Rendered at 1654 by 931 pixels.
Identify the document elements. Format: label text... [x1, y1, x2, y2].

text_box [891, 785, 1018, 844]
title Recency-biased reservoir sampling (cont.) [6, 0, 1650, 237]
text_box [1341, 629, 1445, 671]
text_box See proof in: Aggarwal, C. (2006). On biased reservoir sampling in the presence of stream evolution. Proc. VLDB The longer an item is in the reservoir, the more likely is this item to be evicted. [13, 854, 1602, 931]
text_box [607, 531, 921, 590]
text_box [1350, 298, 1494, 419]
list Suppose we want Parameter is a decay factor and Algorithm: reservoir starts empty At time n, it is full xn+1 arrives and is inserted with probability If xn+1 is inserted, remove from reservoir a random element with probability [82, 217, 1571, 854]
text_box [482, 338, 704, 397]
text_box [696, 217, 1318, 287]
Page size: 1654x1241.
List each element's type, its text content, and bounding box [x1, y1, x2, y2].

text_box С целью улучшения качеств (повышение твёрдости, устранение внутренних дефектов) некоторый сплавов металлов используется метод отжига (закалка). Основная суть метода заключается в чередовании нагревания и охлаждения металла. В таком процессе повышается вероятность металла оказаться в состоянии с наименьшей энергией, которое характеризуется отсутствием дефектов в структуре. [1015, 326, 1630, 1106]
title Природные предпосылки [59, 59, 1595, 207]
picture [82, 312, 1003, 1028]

- - - - -

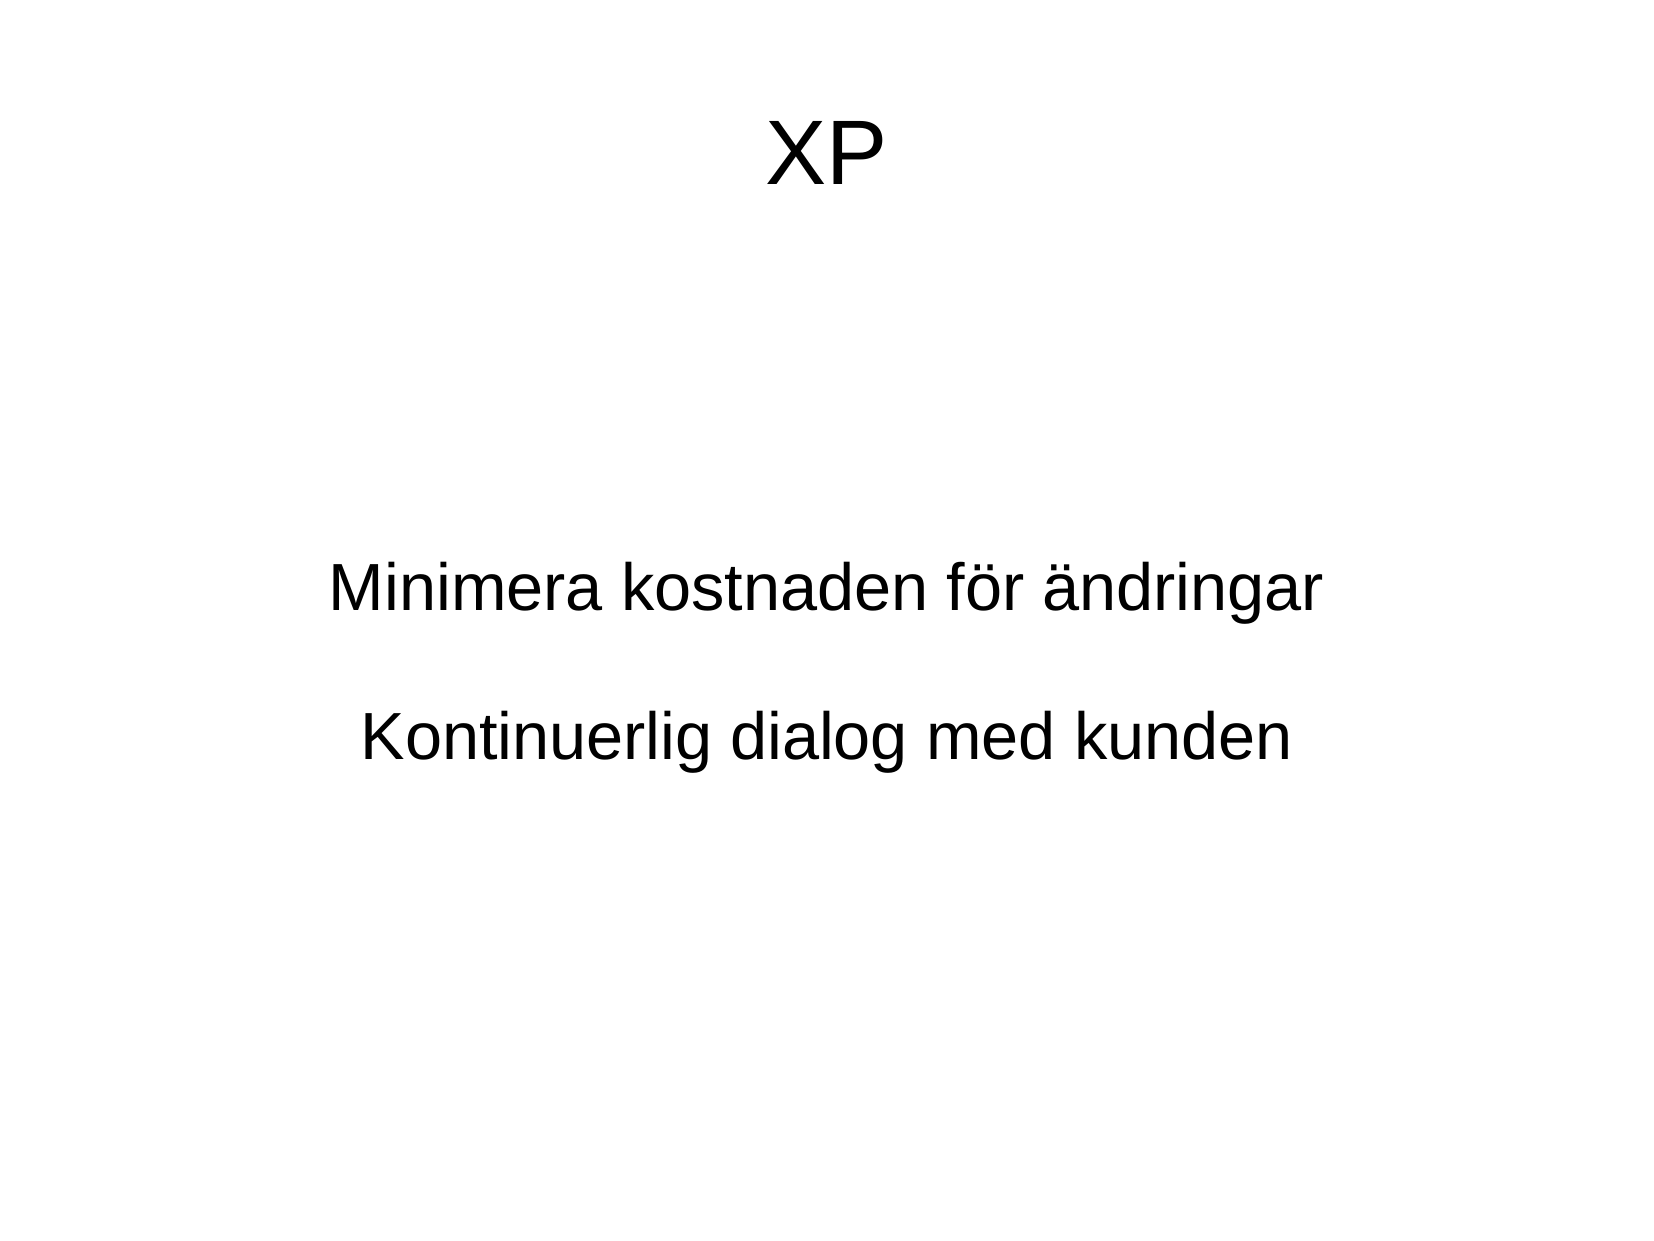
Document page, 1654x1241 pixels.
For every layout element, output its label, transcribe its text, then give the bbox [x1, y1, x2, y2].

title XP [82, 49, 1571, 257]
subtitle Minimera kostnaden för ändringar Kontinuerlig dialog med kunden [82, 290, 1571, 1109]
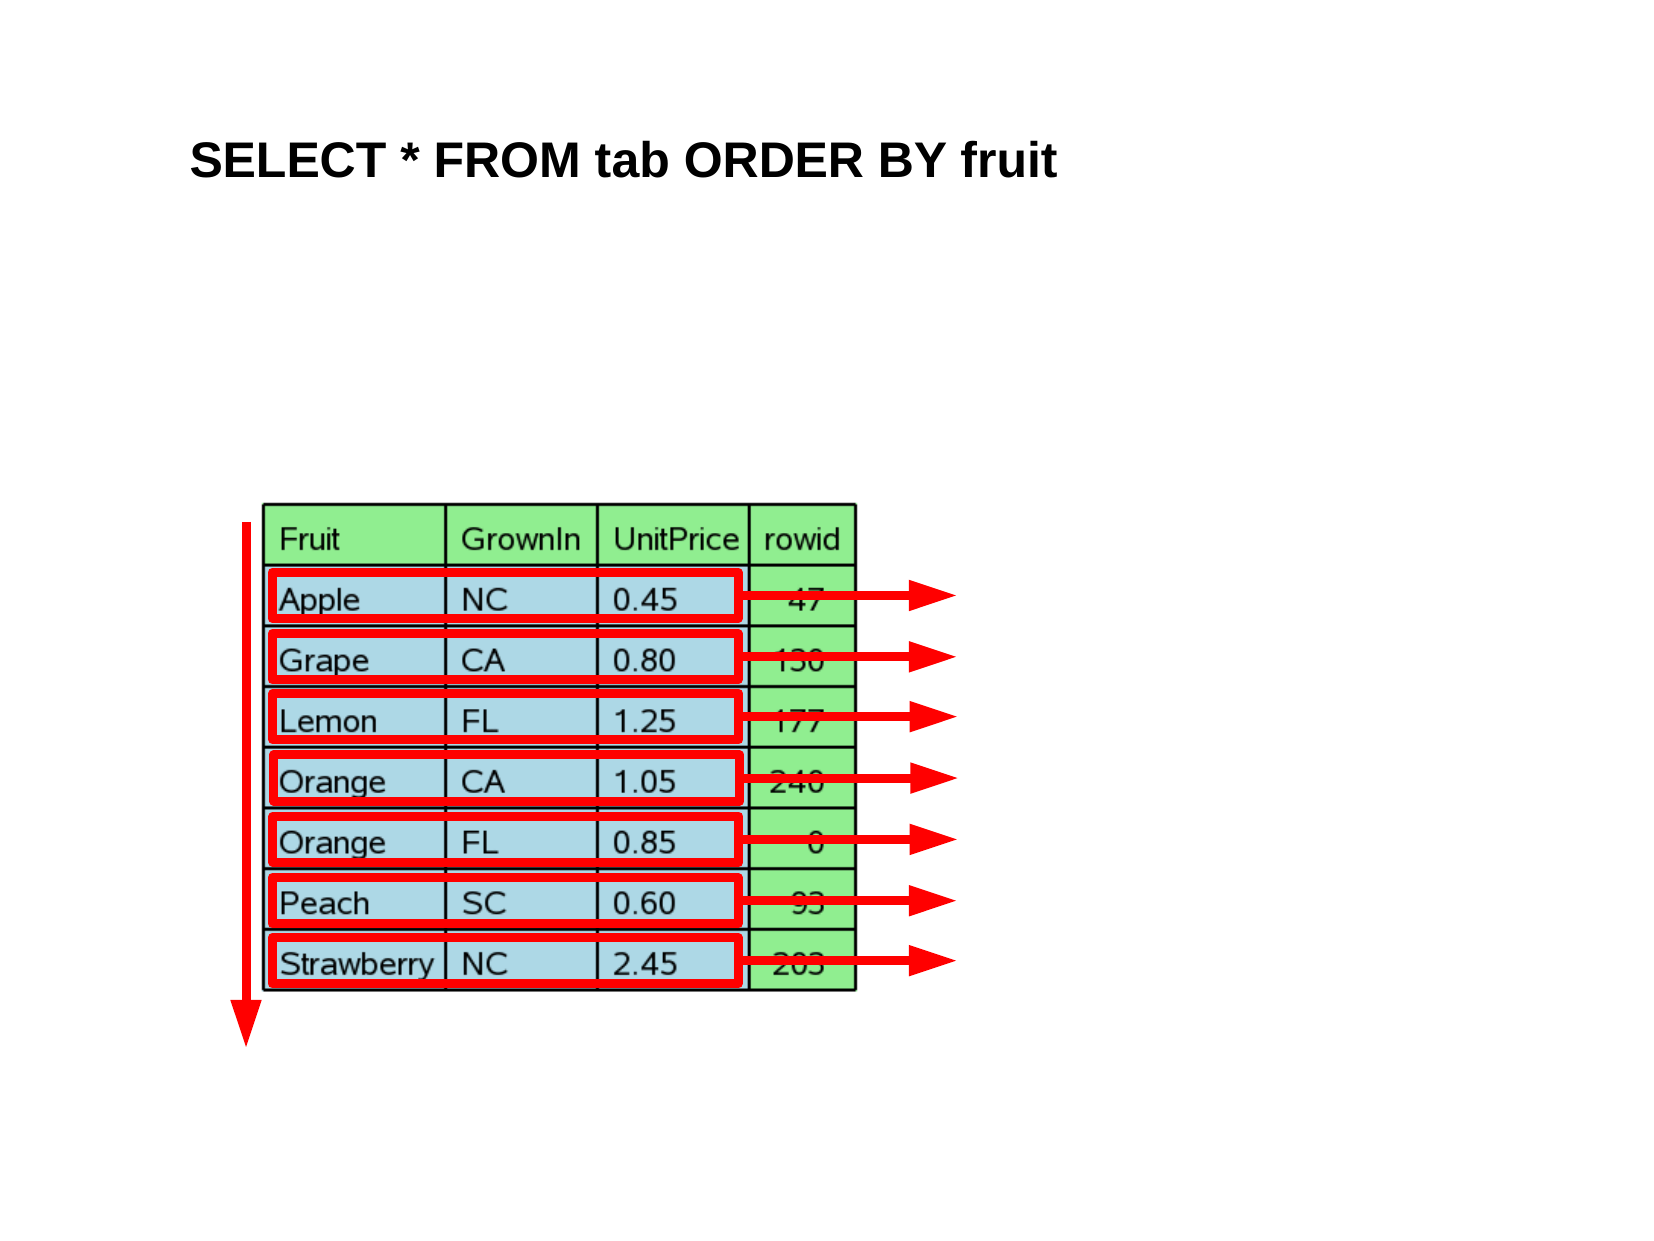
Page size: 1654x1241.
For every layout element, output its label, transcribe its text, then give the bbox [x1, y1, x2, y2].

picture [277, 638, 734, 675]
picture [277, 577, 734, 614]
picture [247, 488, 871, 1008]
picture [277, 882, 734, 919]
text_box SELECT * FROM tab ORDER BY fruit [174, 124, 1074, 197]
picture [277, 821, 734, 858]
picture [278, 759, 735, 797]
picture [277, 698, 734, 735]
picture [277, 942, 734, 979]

- - - - -

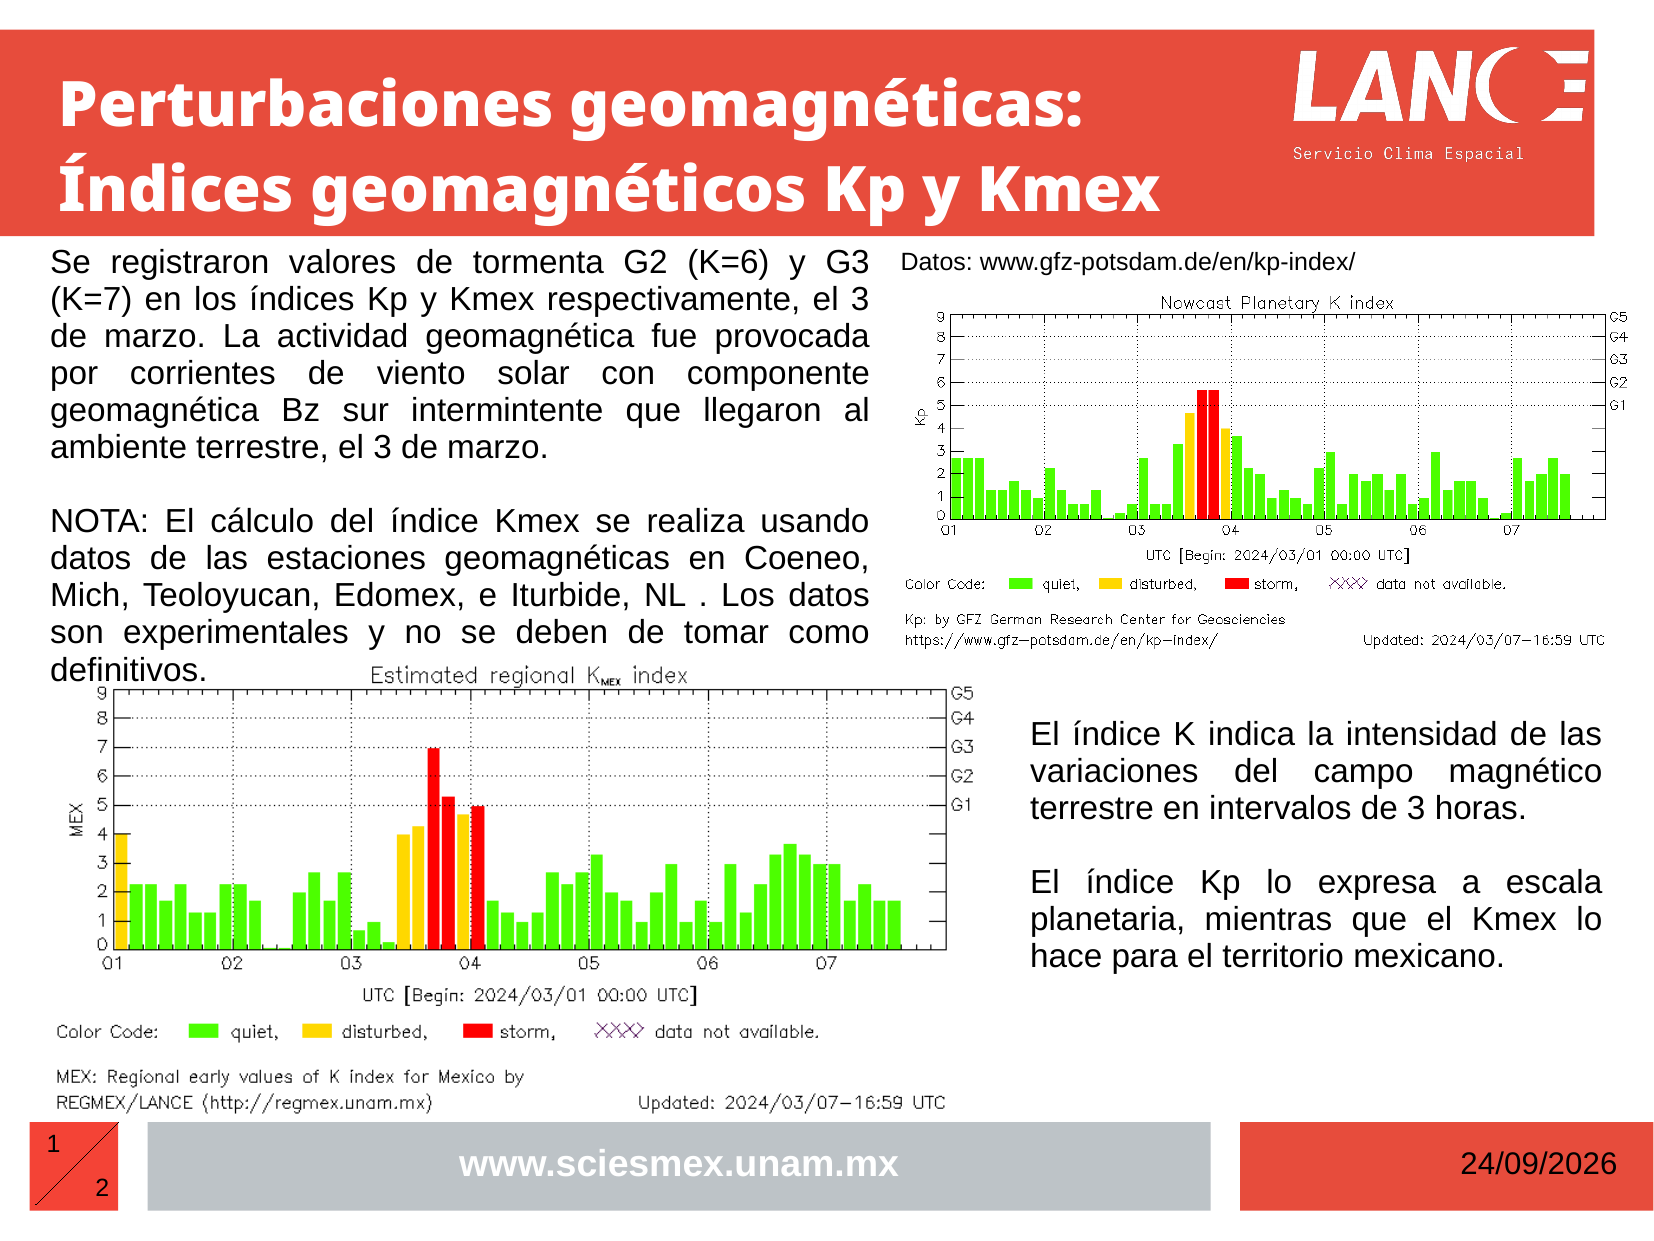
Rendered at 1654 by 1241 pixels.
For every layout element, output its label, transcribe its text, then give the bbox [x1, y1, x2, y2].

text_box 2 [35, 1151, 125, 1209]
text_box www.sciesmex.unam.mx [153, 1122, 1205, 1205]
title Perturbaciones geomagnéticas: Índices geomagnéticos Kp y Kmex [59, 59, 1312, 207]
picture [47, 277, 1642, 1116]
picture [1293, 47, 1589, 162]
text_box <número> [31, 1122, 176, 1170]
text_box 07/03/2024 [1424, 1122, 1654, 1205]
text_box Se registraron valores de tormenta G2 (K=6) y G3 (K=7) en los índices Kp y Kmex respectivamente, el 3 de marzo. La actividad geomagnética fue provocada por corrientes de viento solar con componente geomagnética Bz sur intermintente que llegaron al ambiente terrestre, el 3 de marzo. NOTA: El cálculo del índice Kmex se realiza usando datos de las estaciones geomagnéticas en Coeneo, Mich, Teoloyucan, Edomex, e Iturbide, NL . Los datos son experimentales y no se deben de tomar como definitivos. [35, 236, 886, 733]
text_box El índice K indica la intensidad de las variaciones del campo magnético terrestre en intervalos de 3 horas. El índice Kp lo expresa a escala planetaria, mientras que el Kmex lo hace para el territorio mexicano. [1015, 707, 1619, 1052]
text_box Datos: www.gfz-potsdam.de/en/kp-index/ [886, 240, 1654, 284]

- - - - -

**Challenge:** Reproduce the lines between the one containing "Document page, 1654x1241 pixels." and the one containing "subtitle Minimera kostnaden", inclusive, replacing "transcribe" with "reproduce" and keeping everything else unchanged.

**Exercise response:**
Document page, 1654x1241 pixels.
For every layout element, output its label, reproduce its text, then give the bbox [x1, y1, x2, y2].

title XP [82, 49, 1571, 257]
subtitle Minimera kostnaden för ändringar Kontinuerlig dialog med kunden [82, 290, 1571, 1109]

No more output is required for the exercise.